Vom Parkplatz nahe dem Bauernhof Hallbruck im Kössener Weiler Ried folgen wir dem abzweigenden Kiesweg in Richtung Haraualm, ausgeschilderter Mountainbike-Weg 245. Unmittelbar hinter der geschlossenen Schranke beginnt der Weg anzusteigen und so treten wir ohne gemütliche Einleitung gleich in die Pedale und gewinnen zügig an Höhe. Mit durchschnittlich dreizehn Prozent Steigung geht es kontinuierlich aber dafür ohne unerwartet steile Passagen stetig bergauf durch den dichten Wald, der nur selten den Blick ins Tal zulässt.
Nach nicht ganz eineinhalb Kilometern in denen sich der Weg gen Westen gerichtet den Hang hinauf gewandt hat, folgen wir in einer Rechtskurve der Beschilderung weiter in Richtung Haraualm, Harauersattel sowie Ottenalm und halten uns nur etwa zweihundert Meter später erneut rechts anstatt in eine Sackgasse einzufahren. Nicht mehr ganz einen halben Kilometer geht es in ähnlichem Stil weiter über den gut beschaffenen Forstweg hinauf, ehe wir schließlich eine Kuppe erreichen von welcher anschließend eine kurze Talfahrt auf uns wartet in der wir für einen kurzen Moment verschnaufen können und dabei den nötigen Schwung holen um beim darauffolgenden Anstieg schneller voran zu kommen.
Nur mehr zweihundertfünfzig Meter durch den Bergwald sind es nun noch bis wir in die freie Almfläche unterhalb der Harauer Spitze (1117m) einfahren. Die Steigung lässt für einen Augenblick nach und wir treten gemütlich entlang der sonnenverwöhnten Hänge voran. Nach etwa einem halben Kilometer macht der Kiesweg eine Linkskurve. Dieser folgen wir strikt weiter in Richtung der beschilderten Haraualm und lassen dabei die beiden abzweigenden Wege unbeachtet. Nach rund dreihundert Metern hat man schließlich das Ziel dieser kurzen Feierabend-Tour erreicht - die Haraualm (985m) am Fuße von Harausattel (1052m) und Harauer Spitze (1117m).

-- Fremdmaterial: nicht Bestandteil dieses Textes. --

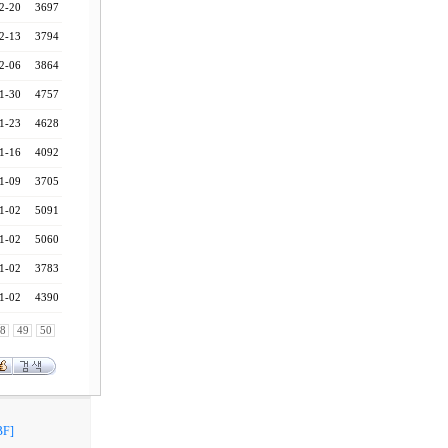
2-20
3697
2-13
3794
2-06
3864
1-30
4757
1-23
4628
1-16
4092
1-09
3705
1-02
5091
1-02
5060
1-02
3783
1-02
4390
8
49
50
F]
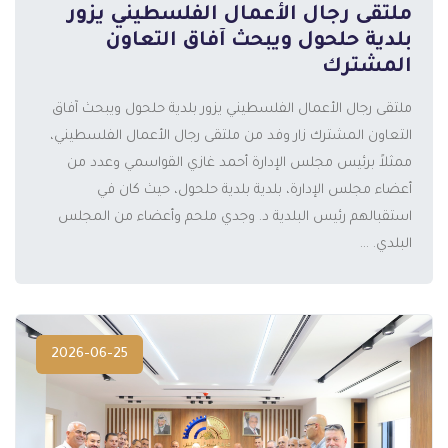
ملتقى رجال الأعمال الفلسطيني يزور
بلدية حلحول ويبحث آفاق التعاون
المشترك
ملتقى رجال الأعمال الفلسطيني يزور بلدية حلحول ويبحث آفاق
التعاون المشترك زار وفد من ملتقى رجال الأعمال الفلسطيني،
ممثلاً برئيس مجلس الإدارة أحمد غازي القواسمي وعدد من
المزيد
أعضاء مجلس الإدارة، بلدية بلدية حلحول، حيث كان في
استقبالهم رئيس البلدية د. وجدي ملحم وأعضاء من المجلس
البلدي. ...
2026-06-25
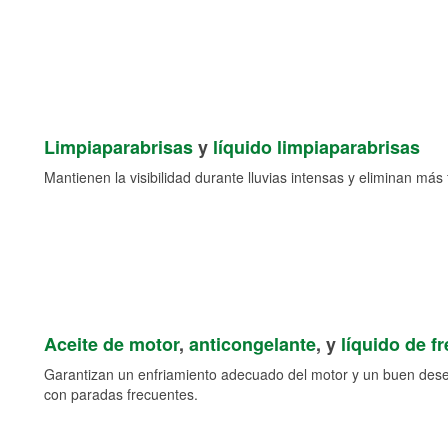
Limpiaparabrisas
y
líquido limpiaparabrisas
Mantienen la visibilidad durante lluvias intensas y eliminan más 
Aceite de motor
,
anticongelante
, y
líquido de f
Garantizan un enfriamiento adecuado del motor y un buen des
con paradas frecuentes.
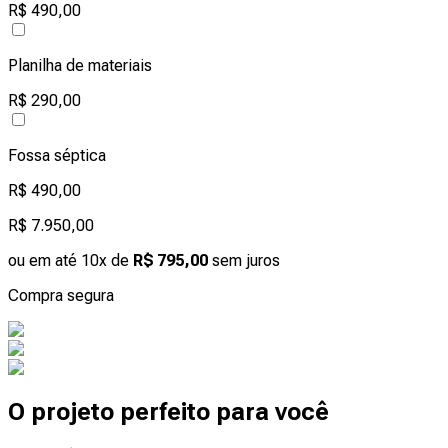
R$ 490,00
Planilha de materiais
R$ 290,00
Fossa séptica
R$ 490,00
R$ 7.950,00
ou em até 10x de
R$ 795,00
sem juros
Compra segura
O projeto perfeito para você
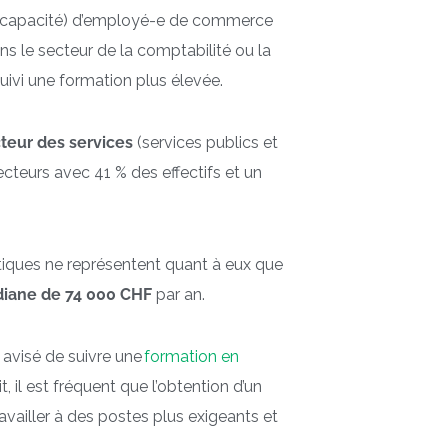
de capacité) d’employé-e de commerce
ns le secteur de la comptabilité ou la
ivi une formation plus élevée.
teur des services
(services publics et
cteurs avec 41 % des effectifs et un
iques ne représentent quant à eux que
iane de 74 000 CHF
par an.
 avisé de suivre une
formation en
it, il est fréquent que l’obtention d’un
availler à des postes plus exigeants et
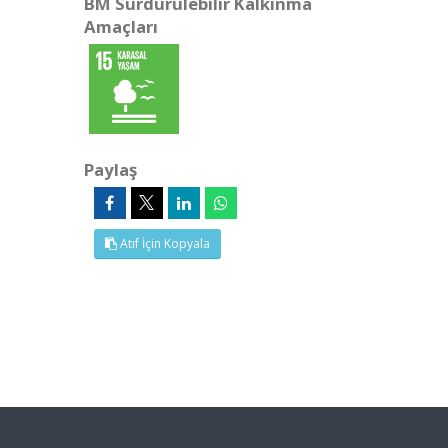
BM Sürdürülebilir Kalkınma
Amaçları
Paylaş
Atıf İçin Kopyala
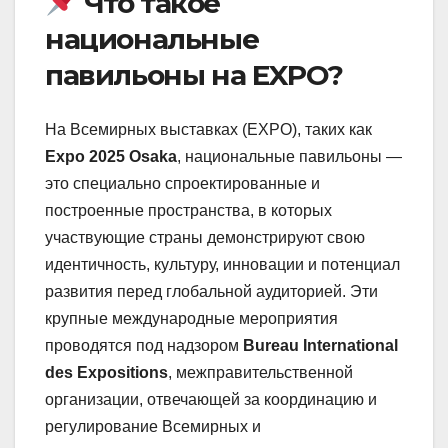
Что такое
национальные
павильоны на EXPO?
На Всемирных выставках (EXPO), таких как
Expo 2025 Osaka
, национальные павильоны —
это специально спроектированные и
построенные пространства, в которых
участвующие страны демонстрируют свою
идентичность, культуру, инновации и потенциал
развития перед глобальной аудиторией. Эти
крупные международные мероприятия
проводятся под надзором
Bureau International
des Expositions
, межправительственной
организации, отвечающей за координацию и
регулирование Всемирных и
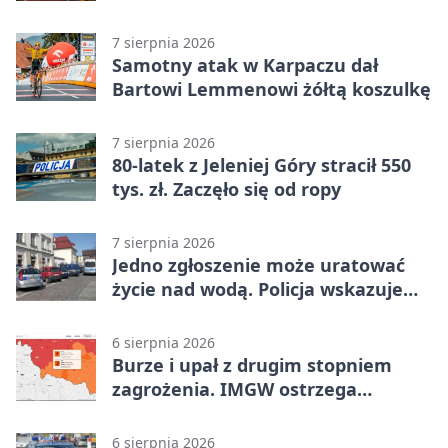
7 sierpnia 2026
Samotny atak w Karpaczu dał
Bartowi Lemmenowi żółtą koszulkę
7 sierpnia 2026
80-latek z Jeleniej Góry stracił 550
tys. zł. Zaczęło się od ropy
7 sierpnia 2026
Jedno zgłoszenie może uratować
życie nad wodą. Policja wskazuje
sposób
6 sierpnia 2026
Burze i upał z drugim stopniem
zagrożenia. IMGW ostrzega
turystów
6 sierpnia 2026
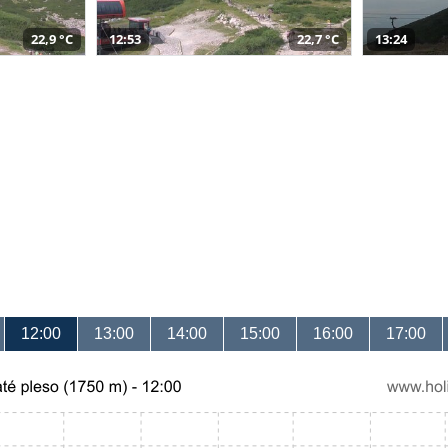
22,9 °C
12:53
22,7 °C
13:24
12:00
13:00
14:00
15:00
16:00
17:00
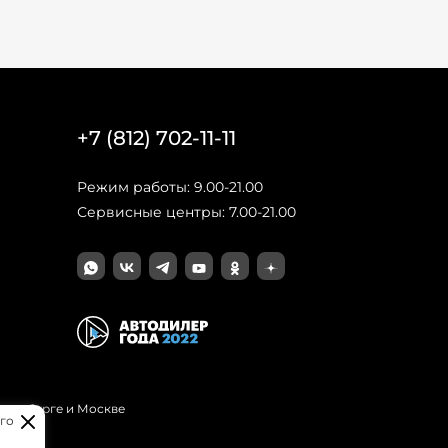
+7 (812) 702-11-11
Режим работы: 9.00-21.00
Сервисные центры: 7.00-21.00
Петербурге и Москве
го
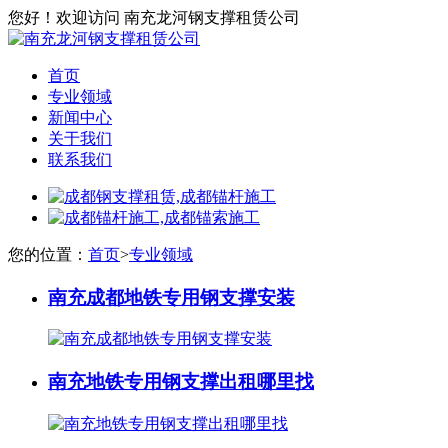
您好！欢迎访问 南充龙河钢支撑租赁公司
首页
专业领域
新闻中心
关于我们
联系我们
您的位置：
首页
>
专业领域
南充成都地铁专用钢支撑安装
南充地铁专用钢支撑出租哪里找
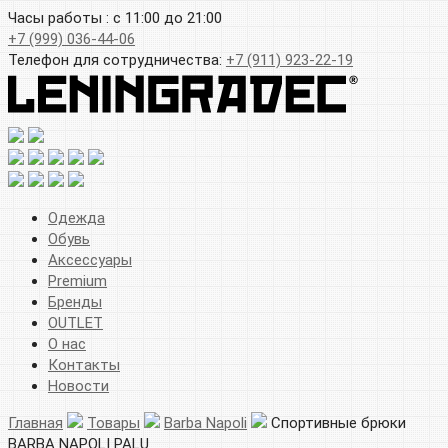
Часы работы : с 11:00 до 21:00
+7 (999) 036-44-06
Телефон для сотрудничества:
+7 (911) 923-22-19
Одежда
Обувь
Аксессуары
Premium
Бренды
OUTLET
О нас
Контакты
Новости
Главная
Товары
Barba Napoli
Спортивные брюки
BARBA NAPOLI PALU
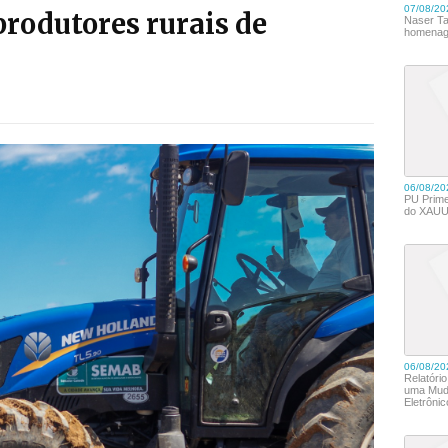
rodutores rurais de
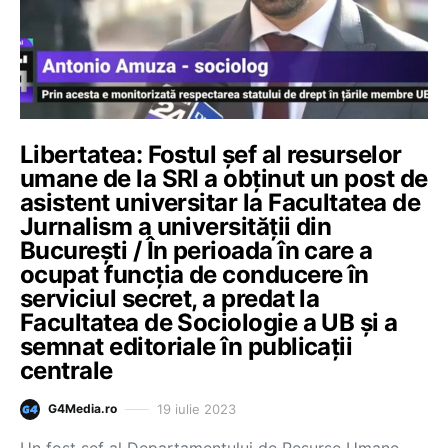
Libertatea: Fostul șef al resurselor
umane de la SRI a obținut un post de
asistent universitar la Facultatea de
Jurnalism a universității din
București / În perioada în care a
ocupat funcția de conducere în
serviciul secret, a predat la
Facultatea de Sociologie a UB și a
semnat editoriale în publicații
centrale
19 iulie 2023
G4Media.ro
Un fost șef al Departamentului de Resurse Umane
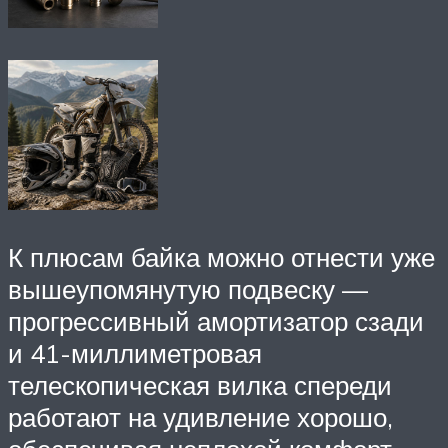
К плюсам байка можно отнести уже
вышеупомянутую подвеску —
прогрессивный амортизатор сзади
и 41-миллиметровая
телескопическая вилка спереди
работают на удивление хорошо,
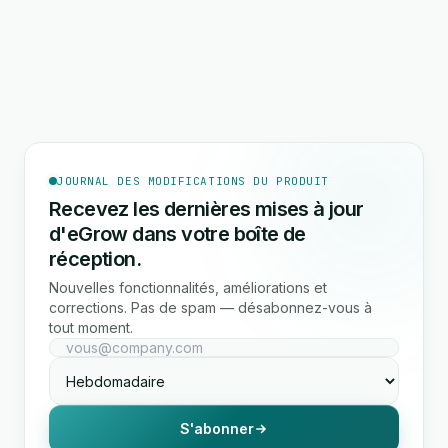
JOURNAL DES MODIFICATIONS DU PRODUIT
Recevez les dernières mises à jour
d'eGrow dans votre boîte de
réception.
Nouvelles fonctionnalités, améliorations et
corrections. Pas de spam — désabonnez-vous à
tout moment.
S'abonner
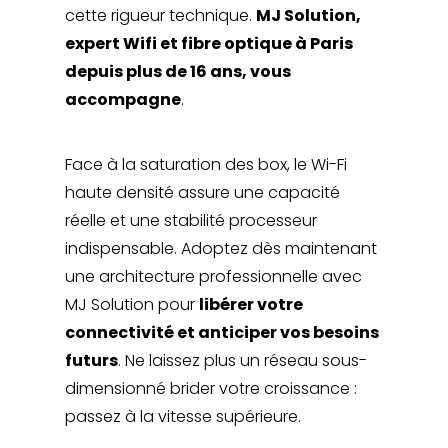
cette rigueur technique.
MJ Solution,
expert Wifi et fibre optique à Paris
depuis plus de 16 ans, vous
accompagne
.
Face à la saturation des box, le Wi-Fi
haute densité assure une capacité
réelle et une stabilité processeur
indispensable. Adoptez dès maintenant
une architecture professionnelle avec
MJ Solution pour
libérer votre
connectivité et anticiper vos besoins
futurs
. Ne laissez plus un réseau sous-
dimensionné brider votre croissance :
passez à la vitesse supérieure.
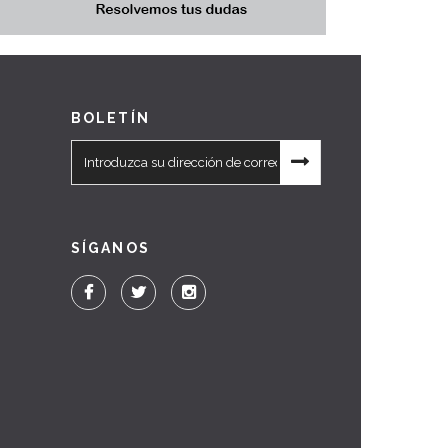
BOLETÍN
SÍGANOS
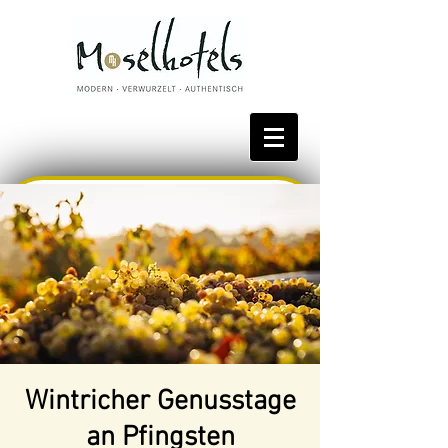
Bestpreis reservieren
Wintricher Genusstage
an Pfingsten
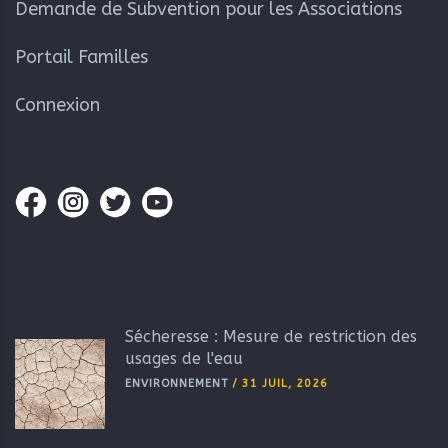
Demande de Subvention pour les Associations
Portail Familles
Connexion
Sécheresse : Mesure de restriction des
usages de l'eau
ENVIRONNEMENT
/
31 JUIL, 2026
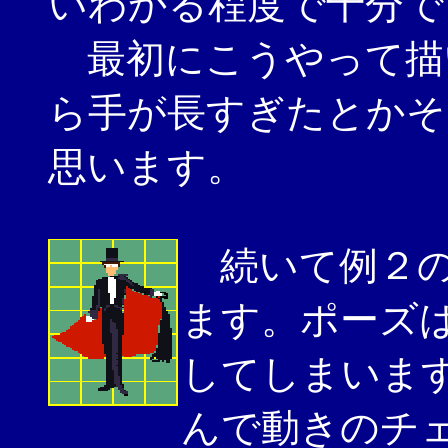
いわかる程度で十分で
最初にこうやって描
ら手が長すぎたとかそ
思います。
続いて例２の
ます。ポーズ
してしまいま
んで動きのチ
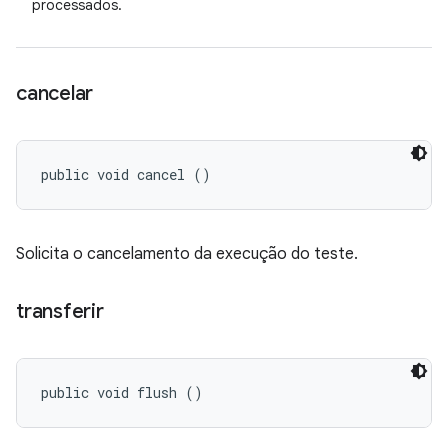
processados.
cancelar
public void cancel ()
Solicita o cancelamento da execução do teste.
transferir
public void flush ()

Wer nach einer gemütlichen Rast auf der urigen Almhütte noch den Drang verspürt weiterzufahren, der kann der offiziell ausgeschilderten MTB-Schiebestrecke von der Alm aus hinauf zum Harausattel folgen um anschließend auf der gegenüberliegenden Seite sein Bike über steile Treppenstufen den Steig hinunter zur Ottenalm (960m) zu tragen. Von dort stehen verschiedene Möglichkeiten der Weiterfahrt zur Verfügung.
Anmerkung: Wir haben uns aus reiner Neugier tatsächlich auf den Weg zur Ottenalm gemacht und raten ganz klar davon ab. Die Schiebestrecke hinauf zum Sattel ist in circa zehn Minuten sehr wohl gleich überwunden, die Tragepassage über den Steig hinab jedoch alles andere als "alltagstauglich". Da lohnt es sich mehr, den Ausblick vom Sattel auf das gegenüberliegende Kaisergebirge zu genießen und anschließend über die von der Auffahrt bekannte Route zurück zum Ausgangspunkt zu fahren.